Short problem - Output every line of the rows below as a JSON list of strings, with one string per line and any blank lines left out.

[Saved data entries]
start

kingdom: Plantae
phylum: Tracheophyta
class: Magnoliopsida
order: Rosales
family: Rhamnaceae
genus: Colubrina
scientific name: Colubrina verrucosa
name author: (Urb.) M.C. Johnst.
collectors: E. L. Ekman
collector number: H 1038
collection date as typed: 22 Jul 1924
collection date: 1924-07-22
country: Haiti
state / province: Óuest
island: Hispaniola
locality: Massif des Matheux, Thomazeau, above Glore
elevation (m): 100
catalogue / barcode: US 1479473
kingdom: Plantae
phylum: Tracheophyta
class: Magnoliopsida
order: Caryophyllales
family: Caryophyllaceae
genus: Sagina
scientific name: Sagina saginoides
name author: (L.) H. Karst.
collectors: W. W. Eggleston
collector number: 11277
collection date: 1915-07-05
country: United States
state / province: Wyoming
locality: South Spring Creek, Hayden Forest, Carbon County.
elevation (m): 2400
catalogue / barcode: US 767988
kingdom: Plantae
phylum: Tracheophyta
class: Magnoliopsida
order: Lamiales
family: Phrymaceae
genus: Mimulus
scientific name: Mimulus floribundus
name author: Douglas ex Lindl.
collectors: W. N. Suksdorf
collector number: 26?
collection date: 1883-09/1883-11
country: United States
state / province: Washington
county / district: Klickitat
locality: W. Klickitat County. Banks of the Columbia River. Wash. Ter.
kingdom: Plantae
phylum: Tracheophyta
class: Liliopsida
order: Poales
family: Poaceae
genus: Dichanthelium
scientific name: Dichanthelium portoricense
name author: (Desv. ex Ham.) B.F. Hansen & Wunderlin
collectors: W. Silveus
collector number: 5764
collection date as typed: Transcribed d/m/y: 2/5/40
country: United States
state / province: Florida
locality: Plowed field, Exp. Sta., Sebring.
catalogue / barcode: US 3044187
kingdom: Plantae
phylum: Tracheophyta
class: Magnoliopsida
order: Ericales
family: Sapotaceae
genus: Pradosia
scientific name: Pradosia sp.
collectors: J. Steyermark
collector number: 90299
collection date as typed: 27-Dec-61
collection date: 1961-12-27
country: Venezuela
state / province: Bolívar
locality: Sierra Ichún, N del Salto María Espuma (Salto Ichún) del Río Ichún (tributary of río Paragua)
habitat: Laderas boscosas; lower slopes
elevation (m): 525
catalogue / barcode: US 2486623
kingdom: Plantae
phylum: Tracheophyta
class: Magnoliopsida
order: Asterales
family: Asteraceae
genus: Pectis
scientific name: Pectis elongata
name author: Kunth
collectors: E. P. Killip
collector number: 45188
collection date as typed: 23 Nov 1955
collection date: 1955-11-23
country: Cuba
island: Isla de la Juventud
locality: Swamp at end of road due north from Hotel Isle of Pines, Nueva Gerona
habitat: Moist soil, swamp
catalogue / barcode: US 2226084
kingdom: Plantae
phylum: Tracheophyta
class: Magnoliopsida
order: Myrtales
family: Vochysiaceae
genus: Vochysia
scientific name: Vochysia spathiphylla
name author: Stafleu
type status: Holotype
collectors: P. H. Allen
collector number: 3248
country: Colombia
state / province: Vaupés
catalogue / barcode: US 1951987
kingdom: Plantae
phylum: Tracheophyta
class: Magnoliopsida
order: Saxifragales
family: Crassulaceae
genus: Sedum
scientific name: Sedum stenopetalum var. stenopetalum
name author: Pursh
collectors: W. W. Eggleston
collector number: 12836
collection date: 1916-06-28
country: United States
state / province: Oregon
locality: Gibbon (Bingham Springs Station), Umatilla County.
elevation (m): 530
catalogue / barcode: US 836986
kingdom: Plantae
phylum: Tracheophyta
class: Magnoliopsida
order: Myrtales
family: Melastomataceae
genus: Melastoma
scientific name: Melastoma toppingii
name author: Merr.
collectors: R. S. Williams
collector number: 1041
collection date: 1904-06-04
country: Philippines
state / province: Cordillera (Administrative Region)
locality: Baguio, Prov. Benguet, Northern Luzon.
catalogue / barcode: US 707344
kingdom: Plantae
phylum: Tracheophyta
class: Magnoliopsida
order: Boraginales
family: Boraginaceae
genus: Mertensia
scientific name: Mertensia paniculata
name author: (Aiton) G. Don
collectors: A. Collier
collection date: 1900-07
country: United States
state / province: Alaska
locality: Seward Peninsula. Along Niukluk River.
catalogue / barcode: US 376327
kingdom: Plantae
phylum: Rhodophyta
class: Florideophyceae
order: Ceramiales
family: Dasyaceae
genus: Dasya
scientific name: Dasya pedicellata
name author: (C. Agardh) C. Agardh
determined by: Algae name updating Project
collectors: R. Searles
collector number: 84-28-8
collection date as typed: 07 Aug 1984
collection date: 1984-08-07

end

Task response -
[
  "kingdom: Plantae",
  "phylum: Tracheophyta",
  "class: Magnoliopsida",
  "order: Rosales",
  "family: Rhamnaceae",
  "genus: Colubrina",
  "scientific name: Colubrina verrucosa",
  "name author: (Urb.) M.C. Johnst.",
  "collectors: E. L. Ekman",
  "collector number: H 1038",
  "collection date as typed: 22 Jul 1924",
  "collection date: 1924-07-22",
  "country: Haiti",
  "state / province: Óuest",
  "island: Hispaniola",
  "locality: Massif des Matheux, Thomazeau, above Glore",
  "elevation (m): 100",
  "catalogue / barcode: US 1479473",
  "kingdom: Plantae",
  "phylum: Tracheophyta",
  "class: Magnoliopsida",
  "order: Caryophyllales",
  "family: Caryophyllaceae",
  "genus: Sagina",
  "scientific name: Sagina saginoides",
  "name author: (L.) H. Karst.",
  "collectors: W. W. Eggleston",
  "collector number: 11277",
  "collection date: 1915-07-05",
  "country: United States",
  "state / province: Wyoming",
  "locality: South Spring Creek, Hayden Forest, Carbon County.",
  "elevation (m): 2400",
  "catalogue / barcode: US 767988",
  "kingdom: Plantae",
  "phylum: Tracheophyta",
  "class: Magnoliopsida",
  "order: Lamiales",
  "family: Phrymaceae",
  "genus: Mimulus",
  "scientific name: Mimulus floribundus",
  "name author: Douglas ex Lindl.",
  "collectors: W. N. Suksdorf",
  "collector number: 26?",
  "collection date: 1883-09/1883-11",
  "country: United States",
  "state / province: Washington",
  "county / district: Klickitat",
  "locality: W. Klickitat County. Banks of the Columbia River. Wash. Ter.",
  "kingdom: Plantae",
  "phylum: Tracheophyta",
  "class: Liliopsida",
  "order: Poales",
  "family: Poaceae",
  "genus: Dichanthelium",
  "scientific name: Dichanthelium portoricense",
  "name author: (Desv. ex Ham.) B.F. Hansen & Wunderlin",
  "collectors: W. Silveus",
  "collector number: 5764",
  "collection date as typed: Transcribed d/m/y: 2/5/40",
  "country: United States",
  "state / province: Florida",
  "locality: Plowed field, Exp. Sta., Sebring.",
  "catalogue / barcode: US 3044187",
  "kingdom: Plantae",
  "phylum: Tracheophyta",
  "class: Magnoliopsida",
  "order: Ericales",
  "family: Sapotaceae",
  "genus: Pradosia",
  "scientific name: Pradosia sp.",
  "collectors: J. Steyermark",
  "collector number: 90299",
  "collection date as typed: 27-Dec-61",
  "collection date: 1961-12-27",
  "country: Venezuela",
  "state / province: Bolívar",
  "locality: Sierra Ichún, N del Salto María Espuma (Salto Ichún) del Río Ichún (tributary of río Paragua)",
  "habitat: Laderas boscosas; lower slopes",
  "elevation (m): 525",
  "catalogue / barcode: US 2486623",
  "kingdom: Plantae",
  "phylum: Tracheophyta",
  "class: Magnoliopsida",
  "order: Asterales",
  "family: Asteraceae",
  "genus: Pectis",
  "scientific name: Pectis elongata",
  "name author: Kunth",
  "collectors: E. P. Killip",
  "collector number: 45188",
  "collection date as typed: 23 Nov 1955",
  "collection date: 1955-11-23",
  "country: Cuba",
  "island: Isla de la Juventud",
  "locality: Swamp at end of road due north from Hotel Isle of Pines, Nueva Gerona",
  "habitat: Moist soil, swamp",
  "catalogue / barcode: US 2226084",
  "kingdom: Plantae",
  "phylum: Tracheophyta",
  "class: Magnoliopsida",
  "order: Myrtales",
  "family: Vochysiaceae",
  "genus: Vochysia",
  "scientific name: Vochysia spathiphylla",
  "name author: Stafleu",
  "type status: Holotype",
  "collectors: P. H. Allen",
  "collector number: 3248",
  "country: Colombia",
  "state / province: Vaupés",
  "catalogue / barcode: US 1951987",
  "kingdom: Plantae",
  "phylum: Tracheophyta",
  "class: Magnoliopsida",
  "order: Saxifragales",
  "family: Crassulaceae",
  "genus: Sedum",
  "scientific name: Sedum stenopetalum var. stenopetalum",
  "name author: Pursh",
  "collectors: W. W. Eggleston",
  "collector number: 12836",
  "collection date: 1916-06-28",
  "country: United States",
  "state / province: Oregon",
  "locality: Gibbon (Bingham Springs Station), Umatilla County.",
  "elevation (m): 530",
  "catalogue / barcode: US 836986",
  "kingdom: Plantae",
  "phylum: Tracheophyta",
  "class: Magnoliopsida",
  "order: Myrtales",
  "family: Melastomataceae",
  "genus: Melastoma",
  "scientific name: Melastoma toppingii",
  "name author: Merr.",
  "collectors: R. S. Williams",
  "collector number: 1041",
  "collection date: 1904-06-04",
  "country: Philippines",
  "state / province: Cordillera (Administrative Region)",
  "locality: Baguio, Prov. Benguet, Northern Luzon.",
  "catalogue / barcode: US 707344",
  "kingdom: Plantae",
  "phylum: Tracheophyta",
  "class: Magnoliopsida",
  "order: Boraginales",
  "family: Boraginaceae",
  "genus: Mertensia",
  "scientific name: Mertensia paniculata",
  "name author: (Aiton) G. Don",
  "collectors: A. Collier",
  "collection date: 1900-07",
  "country: United States",
  "state / province: Alaska",
  "locality: Seward Peninsula. Along Niukluk River.",
  "catalogue / barcode: US 376327",
  "kingdom: Plantae",
  "phylum: Rhodophyta",
  "class: Florideophyceae",
  "order: Ceramiales",
  "family: Dasyaceae",
  "genus: Dasya",
  "scientific name: Dasya pedicellata",
  "name author: (C. Agardh) C. Agardh",
  "determined by: Algae name updating Project",
  "collectors: R. Searles",
  "collector number: 84-28-8",
  "collection date as typed: 07 Aug 1984",
  "collection date: 1984-08-07"
]